Within the company´s strategy of providing products and solutions to different industry sectors, WEG concluded the expansion of Igaporã III Substation in February, located in the southwest of Bahia, with the supply of the 4th bank of 500/230 / 13.8kV - 250MVA single phase Autotransformers. This supply makes this Substation the largest in CHESF's operating capacity, with 3,000MVA of installed capacity, demonstrating the strength of wind power generation in the northeast region.

One of the benefits offered by CHESF, with this new substation, is to optimize the flow of energy in the National Interconnected System, which has currently about 306,650MW of installed power capacity in the power transmission system. CHESF accounts for 18.25% of this power supply, making it one of the main players in the Brazilian energy supply market. Out of 55,947MW of CHESF capacity, 11% is power generation installed by WEG.

The supply and energization of this substation are part of an expansion package that CHESF has been doing in recent years and they count on WEG as one of the main partners. "These single phase autotransformers are large size equipment, featuring high power capacity and high voltage, in addition to being very critical for manufacture, transportation and installation requirements. Over the last few years, WEG has supplied equipment and provided services to more than 30 CHESF substations”, says Carlos Diether Prinz, WEG's Managing Director of WEG Transmission and Distribution Division.

Eletrobrás is Latin America's biggest power utility company, tenth largest in the world, and is also the fourth largest clean energy company in the world.
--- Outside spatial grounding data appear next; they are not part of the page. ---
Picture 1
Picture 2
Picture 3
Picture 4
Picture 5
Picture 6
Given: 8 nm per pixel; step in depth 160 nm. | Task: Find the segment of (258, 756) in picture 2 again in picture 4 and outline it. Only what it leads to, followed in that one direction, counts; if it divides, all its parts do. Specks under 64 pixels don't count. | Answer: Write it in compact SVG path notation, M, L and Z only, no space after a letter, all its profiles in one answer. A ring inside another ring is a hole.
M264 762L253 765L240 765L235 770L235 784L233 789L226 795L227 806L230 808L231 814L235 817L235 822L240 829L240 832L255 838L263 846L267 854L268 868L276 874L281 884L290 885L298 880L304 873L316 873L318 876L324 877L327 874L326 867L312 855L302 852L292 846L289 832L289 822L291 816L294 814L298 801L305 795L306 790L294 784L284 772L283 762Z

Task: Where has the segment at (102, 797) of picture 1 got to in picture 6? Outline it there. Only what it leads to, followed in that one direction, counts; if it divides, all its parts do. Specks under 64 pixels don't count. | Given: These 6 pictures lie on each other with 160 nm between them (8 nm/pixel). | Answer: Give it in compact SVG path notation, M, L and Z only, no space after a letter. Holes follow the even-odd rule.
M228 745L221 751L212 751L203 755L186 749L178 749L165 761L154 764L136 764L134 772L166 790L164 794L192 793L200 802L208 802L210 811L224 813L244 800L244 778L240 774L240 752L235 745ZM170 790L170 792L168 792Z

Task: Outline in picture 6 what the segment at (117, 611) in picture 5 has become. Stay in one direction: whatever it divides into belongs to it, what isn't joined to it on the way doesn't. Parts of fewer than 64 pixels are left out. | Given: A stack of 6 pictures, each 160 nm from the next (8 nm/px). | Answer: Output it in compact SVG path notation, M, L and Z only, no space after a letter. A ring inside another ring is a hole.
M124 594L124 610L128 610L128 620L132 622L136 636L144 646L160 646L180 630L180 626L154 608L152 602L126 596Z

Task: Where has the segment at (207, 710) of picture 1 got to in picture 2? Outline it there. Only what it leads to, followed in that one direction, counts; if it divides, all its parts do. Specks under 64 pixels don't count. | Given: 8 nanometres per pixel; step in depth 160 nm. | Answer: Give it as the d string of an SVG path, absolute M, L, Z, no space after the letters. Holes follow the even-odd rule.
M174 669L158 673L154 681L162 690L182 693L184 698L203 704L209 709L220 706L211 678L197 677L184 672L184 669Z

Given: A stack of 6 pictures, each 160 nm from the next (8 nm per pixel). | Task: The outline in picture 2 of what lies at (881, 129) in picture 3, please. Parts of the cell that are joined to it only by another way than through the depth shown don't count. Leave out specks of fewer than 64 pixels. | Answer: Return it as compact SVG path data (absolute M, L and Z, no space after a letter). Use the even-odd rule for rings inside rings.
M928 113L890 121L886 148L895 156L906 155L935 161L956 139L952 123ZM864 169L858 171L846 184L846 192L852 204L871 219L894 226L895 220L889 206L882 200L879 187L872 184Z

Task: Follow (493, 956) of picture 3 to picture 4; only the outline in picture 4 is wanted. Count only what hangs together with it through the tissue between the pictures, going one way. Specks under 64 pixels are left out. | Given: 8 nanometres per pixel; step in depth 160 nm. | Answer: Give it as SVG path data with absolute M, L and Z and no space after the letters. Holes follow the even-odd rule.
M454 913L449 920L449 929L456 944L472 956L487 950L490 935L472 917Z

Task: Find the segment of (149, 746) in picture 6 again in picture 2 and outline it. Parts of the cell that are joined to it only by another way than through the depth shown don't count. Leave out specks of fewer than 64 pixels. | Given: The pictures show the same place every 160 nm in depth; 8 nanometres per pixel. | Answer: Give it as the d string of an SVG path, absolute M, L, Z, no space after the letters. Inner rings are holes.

Among Eletrobras' subsidiaries, there are generation, transmission and distribution companies and one of them is CHESF (Companhia Hidro-Elétrica do São Francisco; São Francisco's Hydroelectric Company) that generates and transmits electric power from hydroelectric plants to all of the cities in northeast of Brazil. The company owns 14 hydroelectric energy plants and 1 thermoelectric energy plant, 111 substations and more than 19 thousand kilometers of transmission lines throughout Brazil, especially in the Northeast region of the country.